1957 - das war 12 Jahre nach den Atombombenabwürfen auf Hiroshima - war Max Born einer der achtzehn Professoren, die die so genannte „Göttinger Erklärung“ veröffentlichten: Sie wandten sich gegen eine geplante atomare  Bewaffnung der Bundeswehr. Die wäre ohne Grundlagenforschung an den Hochschulen nicht möglich gewesen; sie war aber niemals das Ziel zurückliegender Grundlagenforschung.

Frau Vele verweist auf aktuelle gesellschaftliche Herausforderungen: den Klimawandel, auf die weiterhin bestehende atomare Bedrohung. Laura Vele hat ein historisches Thema aufgegriffen, das - leider - immer wieder aus dem  öffentlichen Focus verschwindet, das aber brandaktuell ist. Nämlich die Frage nach der Verantwortung für das eigene Handeln.

Ein Thema, für das es offensichtlich keine Patentlösung gibt. Die Öffentlichkeit vertraut den Wissenschaftlern, den Experten. Sie ist auf das Urteil der Fachleute angewiesen. Bei der Komplexität der Themen bleibt oft keine Wahl.

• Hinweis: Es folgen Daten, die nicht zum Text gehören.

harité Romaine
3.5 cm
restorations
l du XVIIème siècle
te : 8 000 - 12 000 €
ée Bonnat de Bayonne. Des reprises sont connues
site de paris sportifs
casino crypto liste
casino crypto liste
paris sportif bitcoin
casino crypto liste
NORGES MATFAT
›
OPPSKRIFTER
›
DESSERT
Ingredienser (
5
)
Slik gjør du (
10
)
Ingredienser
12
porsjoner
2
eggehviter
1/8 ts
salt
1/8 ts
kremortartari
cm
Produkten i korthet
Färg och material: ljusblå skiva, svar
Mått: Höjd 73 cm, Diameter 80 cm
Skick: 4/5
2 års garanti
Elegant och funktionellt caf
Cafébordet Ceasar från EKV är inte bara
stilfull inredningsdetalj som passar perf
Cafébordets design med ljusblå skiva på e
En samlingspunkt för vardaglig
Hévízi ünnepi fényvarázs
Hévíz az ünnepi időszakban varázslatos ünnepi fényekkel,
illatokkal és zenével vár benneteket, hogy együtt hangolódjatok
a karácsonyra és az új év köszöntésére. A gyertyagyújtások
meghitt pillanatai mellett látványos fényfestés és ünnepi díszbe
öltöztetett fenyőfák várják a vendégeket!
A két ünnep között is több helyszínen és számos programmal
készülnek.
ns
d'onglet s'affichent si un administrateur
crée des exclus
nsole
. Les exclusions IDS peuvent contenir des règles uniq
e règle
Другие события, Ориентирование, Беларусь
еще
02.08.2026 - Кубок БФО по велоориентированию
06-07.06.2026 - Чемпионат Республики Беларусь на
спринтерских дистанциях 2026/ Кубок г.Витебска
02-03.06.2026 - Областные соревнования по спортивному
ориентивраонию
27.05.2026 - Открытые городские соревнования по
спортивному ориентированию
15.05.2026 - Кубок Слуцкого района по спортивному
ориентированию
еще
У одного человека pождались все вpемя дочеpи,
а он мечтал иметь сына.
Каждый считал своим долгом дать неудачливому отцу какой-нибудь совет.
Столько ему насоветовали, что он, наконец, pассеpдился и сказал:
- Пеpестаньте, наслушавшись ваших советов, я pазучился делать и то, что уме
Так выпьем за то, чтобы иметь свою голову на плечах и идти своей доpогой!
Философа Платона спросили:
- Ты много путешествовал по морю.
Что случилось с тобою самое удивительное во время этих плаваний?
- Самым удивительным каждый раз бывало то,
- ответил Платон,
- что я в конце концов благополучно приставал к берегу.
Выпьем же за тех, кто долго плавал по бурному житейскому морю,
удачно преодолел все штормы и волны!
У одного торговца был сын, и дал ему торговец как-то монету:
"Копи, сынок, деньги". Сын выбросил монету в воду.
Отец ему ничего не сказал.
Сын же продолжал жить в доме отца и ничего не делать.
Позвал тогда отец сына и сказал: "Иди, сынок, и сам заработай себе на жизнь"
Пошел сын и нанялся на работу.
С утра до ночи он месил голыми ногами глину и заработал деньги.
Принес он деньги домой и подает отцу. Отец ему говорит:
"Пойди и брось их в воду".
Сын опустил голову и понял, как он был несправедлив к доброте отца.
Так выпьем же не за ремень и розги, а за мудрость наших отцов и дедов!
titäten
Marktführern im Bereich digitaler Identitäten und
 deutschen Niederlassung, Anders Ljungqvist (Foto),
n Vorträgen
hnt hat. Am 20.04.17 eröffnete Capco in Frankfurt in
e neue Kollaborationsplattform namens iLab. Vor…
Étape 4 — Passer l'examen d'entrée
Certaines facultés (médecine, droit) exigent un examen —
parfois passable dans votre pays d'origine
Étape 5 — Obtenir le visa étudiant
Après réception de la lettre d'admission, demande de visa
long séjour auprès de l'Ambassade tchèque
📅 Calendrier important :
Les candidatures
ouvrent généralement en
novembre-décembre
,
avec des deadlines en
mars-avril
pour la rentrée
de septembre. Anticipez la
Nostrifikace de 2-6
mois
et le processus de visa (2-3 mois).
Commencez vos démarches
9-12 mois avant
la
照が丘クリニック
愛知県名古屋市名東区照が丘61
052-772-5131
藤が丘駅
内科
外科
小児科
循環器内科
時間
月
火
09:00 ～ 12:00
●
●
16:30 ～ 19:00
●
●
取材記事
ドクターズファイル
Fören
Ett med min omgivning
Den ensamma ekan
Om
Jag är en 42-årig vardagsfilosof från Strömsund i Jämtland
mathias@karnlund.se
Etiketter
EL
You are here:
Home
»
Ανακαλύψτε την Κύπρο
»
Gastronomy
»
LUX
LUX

„Die Wissenschaft darf den Kriegsleuten nicht dienen“, zitiert Frau Vele abschließend Gustav Born, den Sohn Max Borns. Er sagt : „Die Verantwortung, die wir als Wissenschaftler in den jeweiligen Bereichen tragen, ist von  unermesslicher Wichtigkeit…“

Die Jury der Alexanderstiftung hat diesem Beitrag von Frau Vele einen dritten Preis zuerkannt.